That means 6-foot-2 Andre Hollins can slide over to the off-guard spot and spend a little more time attacking, and 6-foot-4 Austin Hollins can play the wing. The three-guard look fits very well with the aggressive tempo favored by first-year Minnesota head man Richard Pitino.
One area he needs to improve in order to fully claim the job is maintain that intensity. Pitino pointed to Mathieu as the one player he thought looked visibly tired as the game went on. Playing with such vigor and aggressiveness takes a lot of energy. More conditioning will surely be in store.
Minnesota was picked to finish ninth in the Big Ten in the preseason media poll, which would be a lot worse if there actually were ten schools in the league. If the Gophers are to move up, the Mathieu experiment will have to pay big dividends, and quickly.
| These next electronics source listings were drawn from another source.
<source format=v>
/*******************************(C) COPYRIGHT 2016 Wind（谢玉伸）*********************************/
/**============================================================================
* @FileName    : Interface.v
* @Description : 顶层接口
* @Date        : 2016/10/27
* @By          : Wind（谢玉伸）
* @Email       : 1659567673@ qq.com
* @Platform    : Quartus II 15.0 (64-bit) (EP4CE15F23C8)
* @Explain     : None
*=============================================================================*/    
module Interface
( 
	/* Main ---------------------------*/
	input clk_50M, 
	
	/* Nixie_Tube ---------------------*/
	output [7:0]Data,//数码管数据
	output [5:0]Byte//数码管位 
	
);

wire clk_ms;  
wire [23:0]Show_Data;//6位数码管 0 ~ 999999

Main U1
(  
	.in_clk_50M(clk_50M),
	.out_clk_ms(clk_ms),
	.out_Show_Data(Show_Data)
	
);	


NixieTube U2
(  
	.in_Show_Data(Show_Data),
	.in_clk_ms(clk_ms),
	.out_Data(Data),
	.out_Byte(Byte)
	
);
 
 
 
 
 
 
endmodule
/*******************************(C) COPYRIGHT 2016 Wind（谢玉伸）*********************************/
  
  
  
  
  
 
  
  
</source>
It’s easy to imagine that all athletes are extroverts who enjoy the limelight, but it’s not always a fair assumption. Take UConn’s DeAndre Daniels, for instance. According to a recent article in the Hartford Courant, the junior forward’s struggle to assert himself on the court mirrors his reluctance to stand out in his personal life.
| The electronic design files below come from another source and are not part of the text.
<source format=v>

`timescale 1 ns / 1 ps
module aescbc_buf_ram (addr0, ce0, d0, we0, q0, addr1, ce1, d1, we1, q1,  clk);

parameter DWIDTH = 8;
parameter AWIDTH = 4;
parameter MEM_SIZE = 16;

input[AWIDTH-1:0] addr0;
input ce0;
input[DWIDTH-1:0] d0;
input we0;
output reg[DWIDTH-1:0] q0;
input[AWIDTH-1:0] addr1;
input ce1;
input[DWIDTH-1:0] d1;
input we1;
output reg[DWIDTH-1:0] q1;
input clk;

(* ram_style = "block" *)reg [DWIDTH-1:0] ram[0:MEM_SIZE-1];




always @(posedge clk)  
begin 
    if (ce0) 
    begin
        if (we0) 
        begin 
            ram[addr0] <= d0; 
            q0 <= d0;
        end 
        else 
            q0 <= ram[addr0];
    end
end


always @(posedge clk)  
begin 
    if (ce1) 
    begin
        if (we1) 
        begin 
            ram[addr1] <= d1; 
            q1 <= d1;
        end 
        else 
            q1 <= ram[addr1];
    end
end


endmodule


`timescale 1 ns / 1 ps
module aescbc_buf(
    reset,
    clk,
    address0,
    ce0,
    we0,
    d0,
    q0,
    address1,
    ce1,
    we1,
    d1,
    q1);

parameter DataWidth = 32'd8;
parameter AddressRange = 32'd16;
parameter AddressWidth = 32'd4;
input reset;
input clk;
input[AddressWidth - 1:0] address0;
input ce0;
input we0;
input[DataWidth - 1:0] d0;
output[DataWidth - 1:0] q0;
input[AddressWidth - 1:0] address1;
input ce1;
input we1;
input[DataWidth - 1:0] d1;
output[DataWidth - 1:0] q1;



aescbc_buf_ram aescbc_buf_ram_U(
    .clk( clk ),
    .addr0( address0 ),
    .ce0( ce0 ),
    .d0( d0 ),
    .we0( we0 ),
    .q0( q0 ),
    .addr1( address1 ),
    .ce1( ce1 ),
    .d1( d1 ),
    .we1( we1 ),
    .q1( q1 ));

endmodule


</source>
The newspaper spoke to Daniels’ roomate, Ryan Boatright:
Said Boatright: “He’s done an unbelievable job at becoming outspoken. When I first met him, man, he was so quiet. He literally stared at his phone all day. He didn’t say two words all day. I’m sure he’ll be the one to tell you, we’ve been living together three years, he acts exactly like me now. K.O. will probably say, ‘You’ve been around Boat too much, you’re talking too much.'”
For Daniels, the words simply followed the results, and experience. “It’s just more confidence in myself,” he said. “Talking to K.O., that’s the main thing he’s telling me to do. Just talk. Talk on defense. Once you step between the lines, your personality has got to change. That’s what I’ve been focusing on.”
K.O. would be head coach Kevin Ollie, of course.
I like Daniels’ message: don’t change who you are at heart, just find you equilibrium. Talk when you need to talk.
With all of the stories about kids struggling to grow into their roles and act with maturity during their college sports careers, it’s nice to hear about a coach, player and his teammates finding some balance and learning from one another.
Halloween is over, but I’m not quite ready to let go yet.
The Sporting News published some awesome photos of current DI players in their childhood Halloween costumes this week, and one in particular tickled my funny bone for some reason. There were photos of young Sam Dekker as a cowboy, Iowa’s Roy Devyn Marble as Barry Sanders, and Georges Niang looking like Jake Lamotta, but it was Marcus Lee in the pumpkin patch that caught my eye:
With a figure like that, it’s a wonder Lee didn’t end up at Syracuse, hanging out with Otto the Orange.